> [Trecho de origem]:
________________

Para Raja Jarrah, assessor de Mudanças Climáticas da Care International, organização não governamental que atua em vários países do mundo, inclusive no Brasil, com ajuda humanitária, a questão dos refugiados ambientais tende a piorar se as medidas não forem tomadas em tempo. Ele diz que os projetos da Care tentam manter o homem no campo, fazendo com que se adapte localmente. Mas, quando o problema estoura, seja por um evento climático, seja por guerra pela água ou pela terra, são criados os campos de refugiados, onde a organização dá ajuda pontual.
“Temos priorizado as ações de maior magnitude, principalmente na zona semiárida da África (Sudão, Senegal, Mali, Burkina Fasso, Costa do Marfim, entre outras). Ali, ajudamos a comunidade a ter um elo melhor de venda com os compradores de carne ou de grãos; para que não passem fome, ensinamos como estocar a carne seca, orientamos a não deixar o gado solto, pastando sempre no mesmo lugar. Mas o grande desafio é que as consequências das mudanças climáticas também são de longo prazo, e nos próximos 20 e 30 anos tendem a piorar. Esse é o desafio: essas comunidades travam guerras diárias para comer, para sustentar sua família, para encontrar água. Então, tentamos conscientizar sobre essas alternativas para o dia-a-dia, com a questão ambiental, mas não é nada fácil”, reconhece.
Mergulho no caos
Quanto mais se aproxima o fim da Conferência das Nações Unidas sobre Mudanças Climáticas (COP-15), maior a sinalização de que não sairá da Dinamarca nenhum acordo satisfatório. A tensão aumentou ontem, e os ministros tiveram de trabalhar num ambiente caótico, com protestos do Brasil, da Índia e do Tuvalu, que comparou o evento ao naufrágio do navio Titanic. Durante a manhã, 170 pessoas foram detidas pelo controle de segurança do Bella Center, incluindo o negociador-chefe da delegação brasileira, o embaixador Luiz Alberto Figueiredo Machado.

________________

> [Registros brutos]:
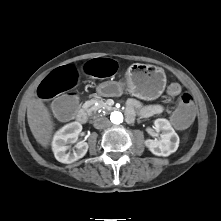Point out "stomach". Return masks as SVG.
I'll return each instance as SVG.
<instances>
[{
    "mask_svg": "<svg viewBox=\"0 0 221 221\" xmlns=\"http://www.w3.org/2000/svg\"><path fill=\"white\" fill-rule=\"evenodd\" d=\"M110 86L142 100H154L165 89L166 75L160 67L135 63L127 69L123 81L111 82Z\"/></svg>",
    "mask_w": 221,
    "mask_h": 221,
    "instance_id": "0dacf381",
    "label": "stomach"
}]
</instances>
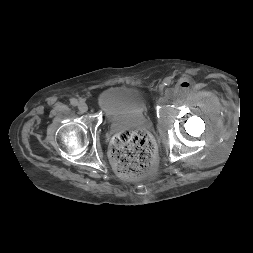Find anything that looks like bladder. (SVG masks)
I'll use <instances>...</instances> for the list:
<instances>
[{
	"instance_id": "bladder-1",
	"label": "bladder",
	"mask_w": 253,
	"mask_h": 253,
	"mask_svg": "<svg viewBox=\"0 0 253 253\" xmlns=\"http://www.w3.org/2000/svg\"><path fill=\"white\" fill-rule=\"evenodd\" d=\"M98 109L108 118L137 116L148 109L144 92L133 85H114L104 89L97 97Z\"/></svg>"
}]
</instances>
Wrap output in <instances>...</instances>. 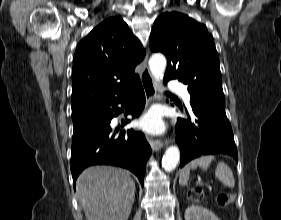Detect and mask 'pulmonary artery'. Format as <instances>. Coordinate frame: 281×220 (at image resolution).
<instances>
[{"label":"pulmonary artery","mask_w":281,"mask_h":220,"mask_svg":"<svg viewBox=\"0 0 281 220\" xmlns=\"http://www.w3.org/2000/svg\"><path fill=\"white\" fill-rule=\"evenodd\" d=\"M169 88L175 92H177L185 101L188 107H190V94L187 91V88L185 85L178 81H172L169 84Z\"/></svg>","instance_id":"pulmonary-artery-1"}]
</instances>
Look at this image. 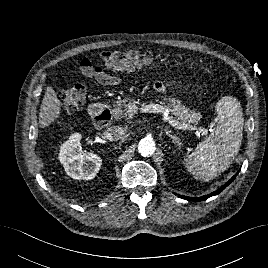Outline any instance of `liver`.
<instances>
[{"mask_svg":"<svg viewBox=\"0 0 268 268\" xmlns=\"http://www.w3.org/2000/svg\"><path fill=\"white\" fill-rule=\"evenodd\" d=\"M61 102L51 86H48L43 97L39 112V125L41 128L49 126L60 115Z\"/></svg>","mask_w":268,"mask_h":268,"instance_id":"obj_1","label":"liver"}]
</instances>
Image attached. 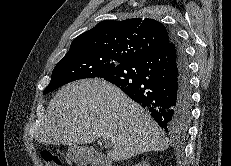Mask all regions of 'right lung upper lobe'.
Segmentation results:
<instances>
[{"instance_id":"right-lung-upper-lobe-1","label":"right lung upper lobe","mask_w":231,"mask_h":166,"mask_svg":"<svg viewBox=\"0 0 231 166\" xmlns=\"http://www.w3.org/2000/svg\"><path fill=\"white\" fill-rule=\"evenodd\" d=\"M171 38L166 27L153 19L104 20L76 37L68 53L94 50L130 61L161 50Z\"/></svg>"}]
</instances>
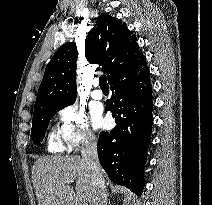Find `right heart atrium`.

________________

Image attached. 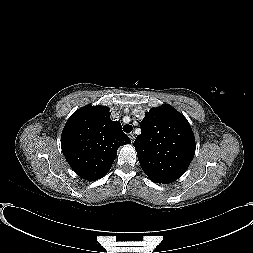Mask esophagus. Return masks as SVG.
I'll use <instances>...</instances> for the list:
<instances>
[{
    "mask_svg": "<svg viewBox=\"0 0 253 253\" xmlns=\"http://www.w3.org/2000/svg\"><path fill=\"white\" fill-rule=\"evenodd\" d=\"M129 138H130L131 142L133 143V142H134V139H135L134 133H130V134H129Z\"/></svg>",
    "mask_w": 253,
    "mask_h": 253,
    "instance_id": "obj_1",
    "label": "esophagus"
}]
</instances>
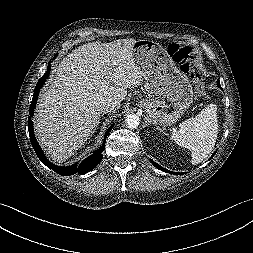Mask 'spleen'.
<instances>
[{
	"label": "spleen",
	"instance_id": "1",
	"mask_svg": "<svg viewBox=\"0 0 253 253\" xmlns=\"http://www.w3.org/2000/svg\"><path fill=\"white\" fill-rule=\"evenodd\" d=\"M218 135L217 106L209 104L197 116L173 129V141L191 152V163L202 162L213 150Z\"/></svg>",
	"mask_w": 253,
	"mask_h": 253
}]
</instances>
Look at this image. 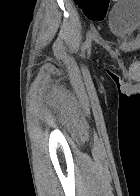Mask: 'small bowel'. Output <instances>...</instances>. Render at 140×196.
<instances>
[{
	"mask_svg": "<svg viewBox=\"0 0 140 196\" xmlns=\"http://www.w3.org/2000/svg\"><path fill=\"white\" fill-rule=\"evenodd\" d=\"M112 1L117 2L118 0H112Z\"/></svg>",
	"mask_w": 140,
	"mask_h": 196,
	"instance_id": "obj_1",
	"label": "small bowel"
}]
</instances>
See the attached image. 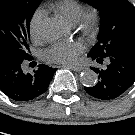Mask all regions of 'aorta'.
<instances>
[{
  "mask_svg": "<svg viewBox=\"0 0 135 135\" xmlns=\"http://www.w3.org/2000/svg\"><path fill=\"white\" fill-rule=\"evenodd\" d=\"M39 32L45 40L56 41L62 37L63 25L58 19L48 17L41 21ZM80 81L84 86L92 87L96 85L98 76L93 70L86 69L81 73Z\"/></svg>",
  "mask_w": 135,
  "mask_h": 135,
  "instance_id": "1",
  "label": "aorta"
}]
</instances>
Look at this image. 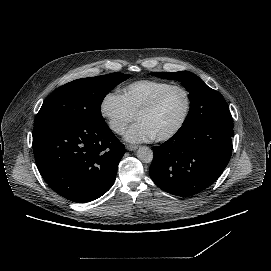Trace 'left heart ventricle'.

________________

> [Tarefas solicitadas]:
#1 Reescreva em forma de lista o parágrafo do trecho sobre refugiados ambientais que começa com "Quanto mais se aproxima", mantendo os fatos principais.
#2 Com base no trecho sobre refugiados ambientais, indique se cada afirmação é verdadeira (sim) ou falsa (não) e cite as palavras do trecho que decidem a resposta:
(a) A Care International atua no Brasil.
(b) Segundo Jarrah, as consequências das mudanças climáticas tendem a melhorar nos próximos 20 e 30 anos.
(c) As 170 detenções no Bella Center ocorreram à tarde.
#3 Transcreva a parte do trecho sobre refugiados ambientais que abre com as palavras "Para Raja Jarrah, assessor" e fecha com "dá ajuda pontual.".

> [Resultados finais]:
#1
- Com o fim da COP-15 se aproximando, cresce a sinalização de que nenhum acordo satisfatório sairá da Dinamarca.
- A tensão aumentou ontem, e os ministros trabalharam num ambiente caótico, com protestos do Brasil, da Índia e do Tuvalu.
- O Tuvalu comparou o evento ao naufrágio do Titanic.
- Pela manhã, o controle de segurança do Bella Center deteve 170 pessoas.
- Entre os detidos estava o negociador-chefe da delegação brasileira, o embaixador Luiz Alberto Figueiredo Machado.

#2
(a) Sim: "organização não governamental que atua em vários países do mundo, inclusive no Brasil".
(b) Não: "e nos próximos 20 e 30 anos tendem a piorar".
(c) Não: "Durante a manhã, 170 pessoas foram detidas pelo controle de segurança do Bella Center".

#3
Para Raja Jarrah, assessor de Mudanças Climáticas da Care International, organização não governamental que atua em vários países do mundo, inclusive no Brasil, com ajuda humanitária, a questão dos refugiados ambientais tende a piorar se as medidas não forem tomadas em tempo. Ele diz que os projetos da Care tentam manter o homem no campo, fazendo com que se adapte localmente. Mas, quando o problema estoura, seja por um evento climático, seja por guerra pela água ou pela terra, são criados os campos de refugiados, onde a organização dá ajuda pontual.